There’s a thing about a show being established enough that you can be thrown right back in without any explanations of the rules of the world. If with Gilmore Girls the fast-paced dialogue felt like something that was a gimmick, with Mrs. Maisel it’s in its DNA. Yes, Midge speaks fast and the people around her do too but the world around her also follows her pace. The camera moves just like she does, the long shot that has become more and more masterful pair themselves perfectly with Midge’s voice. The dialogue and the cinematography have become one with this show. No longer does it feel like a gimmick, it’s part of her world. The world of Mrs. Maisel expands to more than just what is said but also to what we see and that is why it is so powerful.

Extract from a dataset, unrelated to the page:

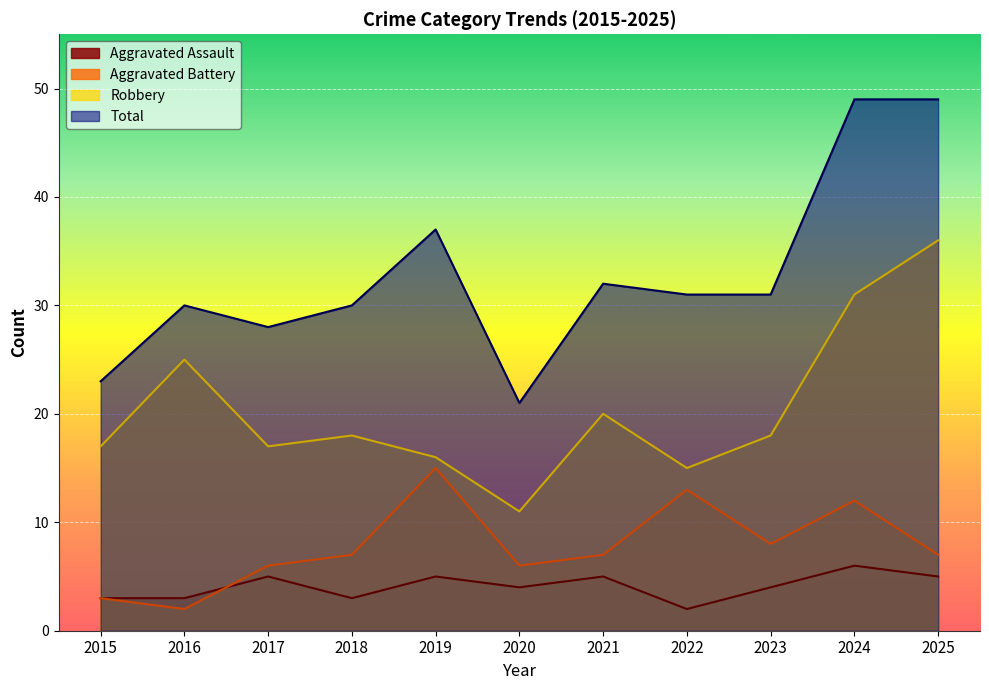

What is the difference between the highest and lowest values at 2020?

17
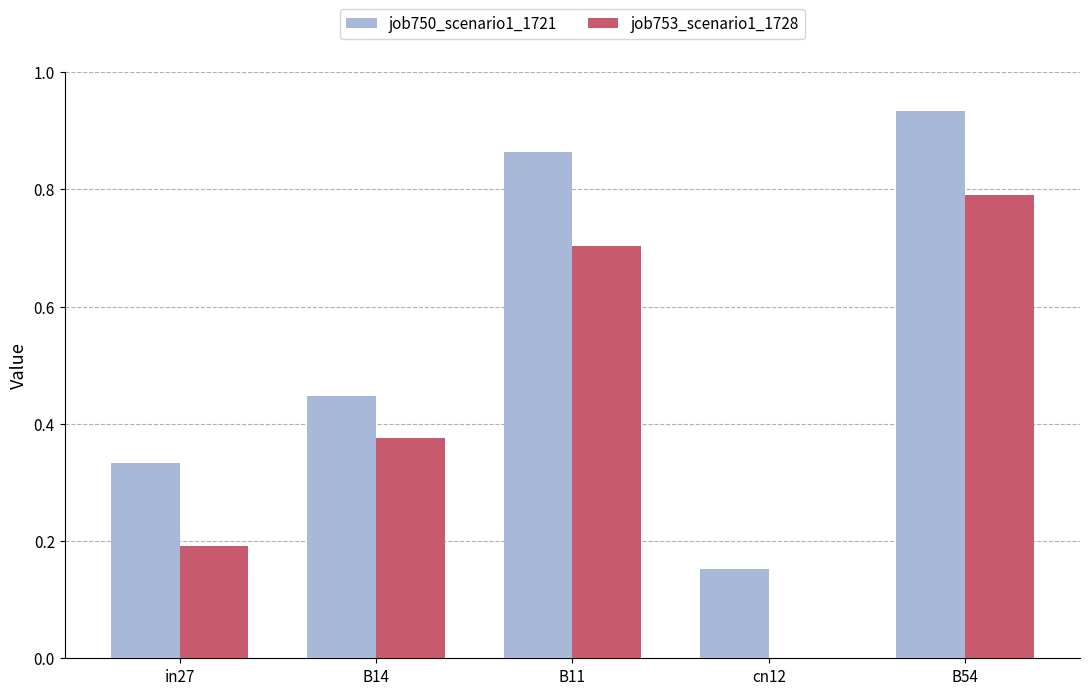

The job753_scenario1_1728 series shows 0.1 at in27. True or false?

False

But that doesn’t mean that Mrs. Maisel doesn’t give itself the time to breathe. The opposite actually, there are silent moments, moments that are calmer than the mad life that Midge lives. But even with that, the show finds a way to integrate what has become it’s DNA. Moments of silence or calm are welcomed but they never feel jarring. Most of those moments come with the appearance of Luke Kirby’s Lenny Bruce. Just a quick google of Bruce’s life and you can see why most of those moments happen with him. Even when he is funny, Lenny Bruce is the only one that seems to be on another cadence then everyone else. He speaks fast but not as fast as everyone else. Kirby’s ability to portray the famed comic whose tragic life is only being hinted at in the show is incredible. The way he is able to slow down moments even with the fast-paced dialogue is a gift that makes him special and underused.

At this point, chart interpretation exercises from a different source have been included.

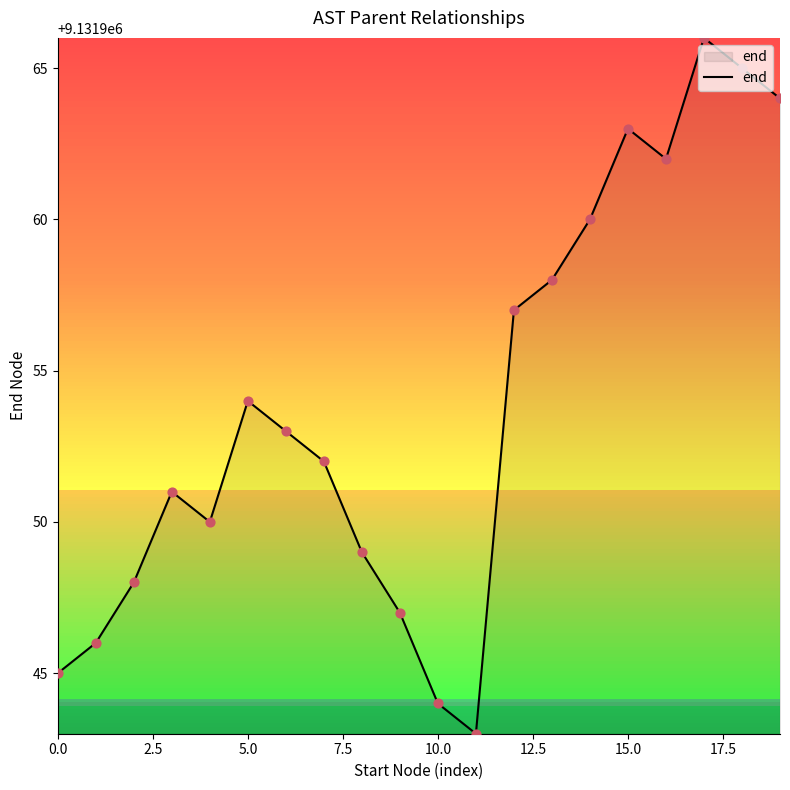

What is the maximum value shown in the chart?

9131966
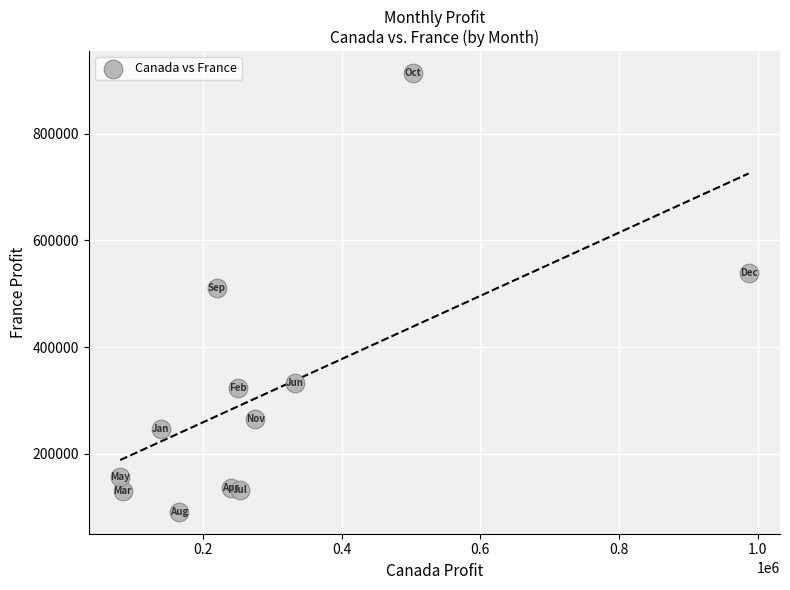

What Y value in the scatter plot is closest to 502504?

511762.6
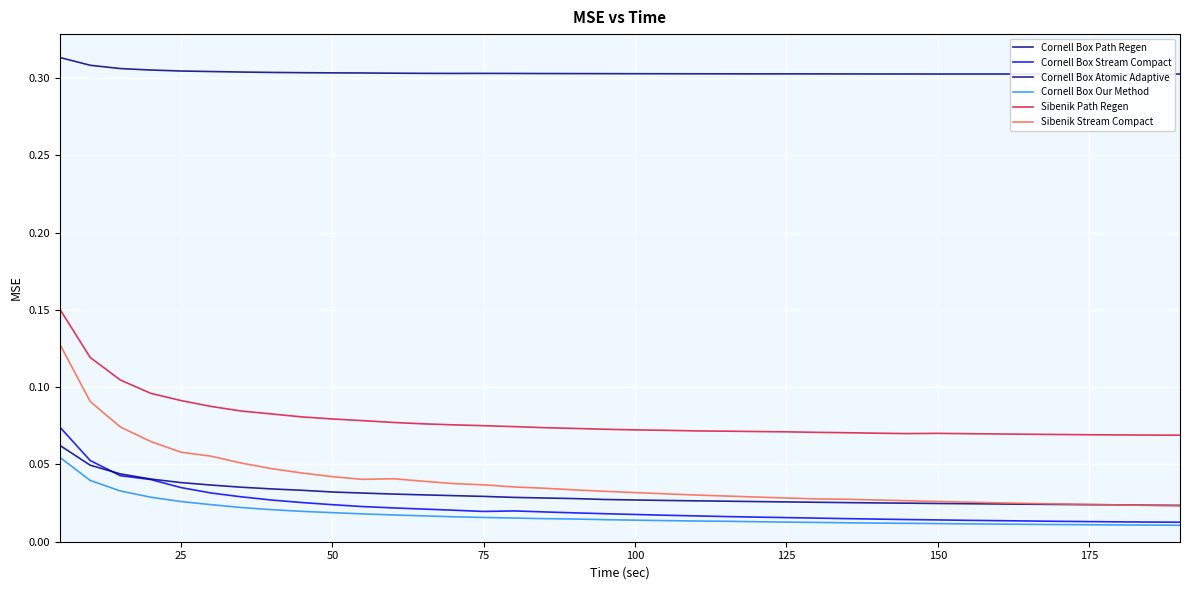

How many data points does each series have?

38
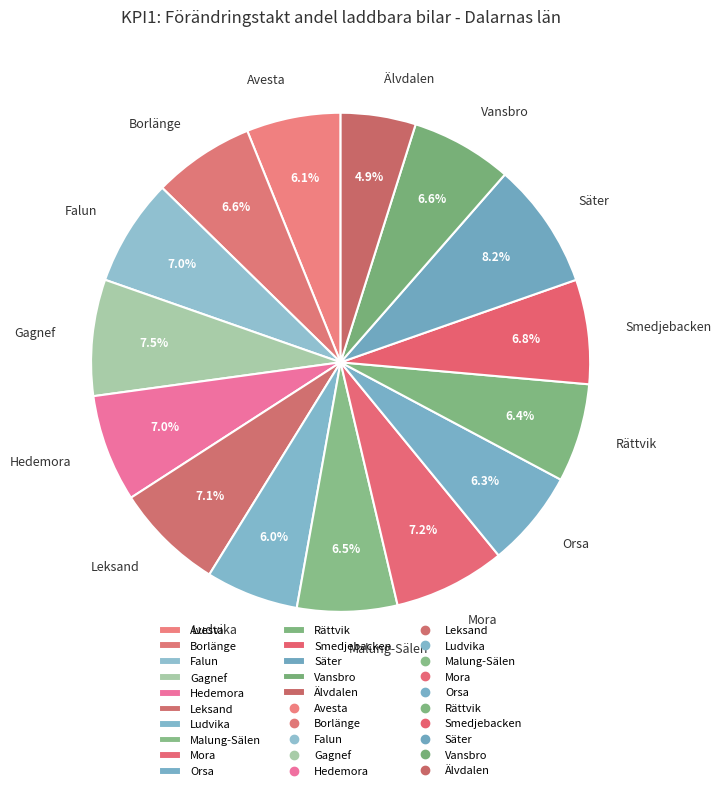

To the nearest percent, what is the difference between the largest and smallest slice percentages?

3%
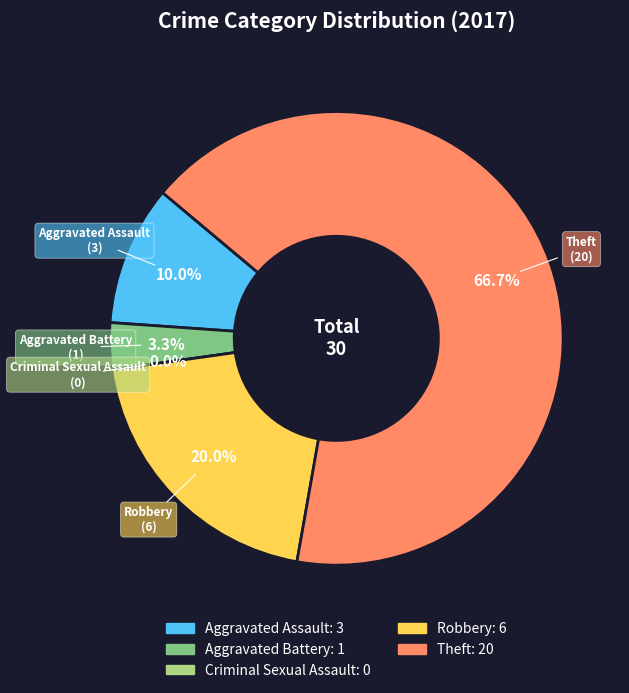

Do Aggravated Assault and Criminal Sexual Assault together represent more than half of the pie?

No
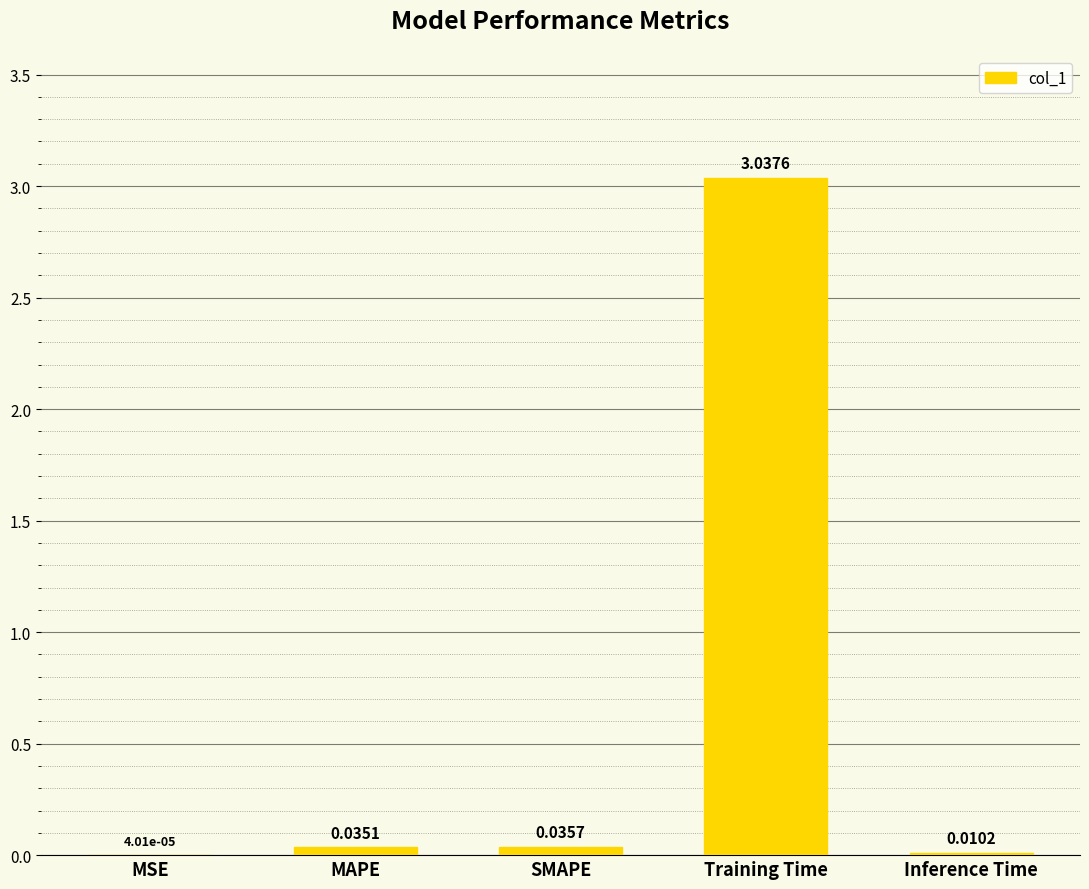

What is the sum of all values?

3.1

The Marvelous Mrs. Maisel found its groove early in the first season. As it expanded its world over the next two seasons never made it feel like we were diverting from Midge’s rise to fame. The story became about more than just Midge and as we were introduced to more of her world, the tone never changed. It could have been a problem but it truly never was. From its opening moment, the show establishes what is going to be its DNA and never differs from it. It’s clearly something Sherman-Palladino learned from Gilmore Girls. The pace of the dialogue became part of the storytelling, the world was built around it. The camera, the action, the characters, all of them relied on it. Which is what makes this show so unique. It stands out, nothing else is like it. It’s able to stand out in a crowd, just like Midge.